■ **SUPPLIED PASSAGE**:
BEGIN

Beginning February 2008, Ai toured the album extensively across Japan, performing 32 concerts at 28 venues on her Don't Stop Ai Japan Tour 2008. The tour ended on May 27 and May 28, with two performances at the Nippon Budokan. The final concert was released to DVD on November 26, 2008.

Ai appeared on music TV shows Music Station on June 6, 2008, and Bokura no Ongaku on June 13, 2008, performing "Taisetsu na Mono."

== Critical reception ==

Listen Japans Morio Mori called the album splendid and impressive, and felt it was a signature album of Ai's. He was impressed by the collaboration track "Butterfly," calling it a "current day "Lady Marmalade.""

What's In? reviewers called "Brand New Day" an "awesome uptempo number" that brought images of marching, with the song's "tight beats and Ai's powerful vocals." They praised the single "Taisetsu na Mono," calling the vocals "warm" and the chorus work "profound." Tetsuo Hiraga of Hot Express felt that the lyrics of "One" were "deep, kind and straight forward." CDJournal reviewers described "Brand New Day" as having "funky and fat beats."

Ai won one award for the videos from the album, and was nominated twice. She won the Best Buzz Asia – Japan award at the 2008 MTV Video Music Awards Japan for "I'll Remember You," which was also nominated for the best R&B video award. "Brand New Day" was nominated for Best Female Video at the 2008 Space Shower Music Video Awards.

Professional ratings
Review scores
| Source | Rating |
| Listen Japan | (favorable) |
| What's In? | (favorable) |

== Chart performance ==

The album debuted at number four in Japan with 45,000 copies sold, underneath B'z, Kazumasa Oda and Yui Aragaki. It was not as much of a long seller album as Ai's previous works, spending only two weeks in the top 20, and 12 weeks in the top 300. The album was certified gold by the RIAJ for 100,000 physical copies shipped to stores in its month of release. As of 2012, this album is Ai's fifth most successful release, and fourth most successful original album.

END

■ **MATERIAL SUPPLIED**:
BEGIN

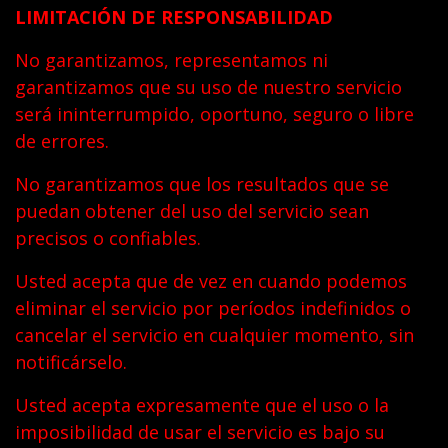
LIMITACIÓN DE RESPONSABILIDAD
No garantizamos, representamos ni
garantizamos que su uso de nuestro servicio
será ininterrumpido, oportuno, seguro o libre
de errores.
No garantizamos que los resultados que se
puedan obtener del uso del servicio sean
precisos o confiables.
Usted acepta que de vez en cuando podemos
eliminar el servicio por períodos indefinidos o
cancelar el servicio en cualquier momento, sin
notificárselo.
Usted acepta expresamente que el uso o la
imposibilidad de usar el servicio es bajo su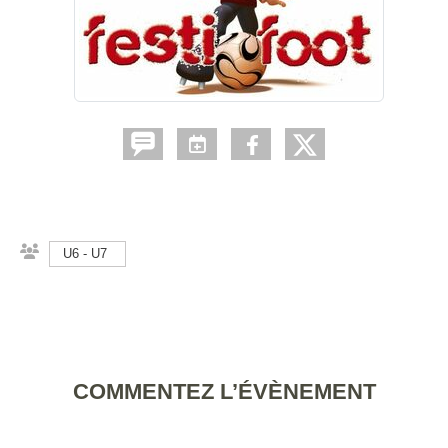
U6 - U7
COMMENTEZ L’ÉVÈNEMENT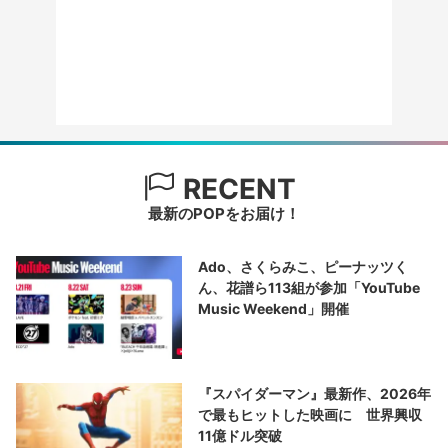
RECENT
最新のPOPをお届け！
Ado、さくらみこ、ピーナッツく
ん、花譜ら113組が参加「YouTube
Music Weekend」開催
『スパイダーマン』最新作、2026年
で最もヒットした映画に 世界興収
11億ドル突破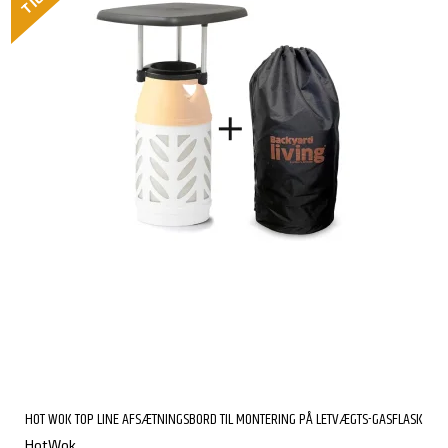
HOT WOK TOP LINE AFSÆTNINGSBORD TIL MONTERING PÅ LETVÆGTS-GASFLASK
HotWok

END

■ **ACTIVITY**:
According to the passage about Ai's album, at which venue did the Don't Stop Ai Japan Tour 2008 end? Please answer in a few words.

■ **WRITTEN ANSWER**:
The Nippon Budokan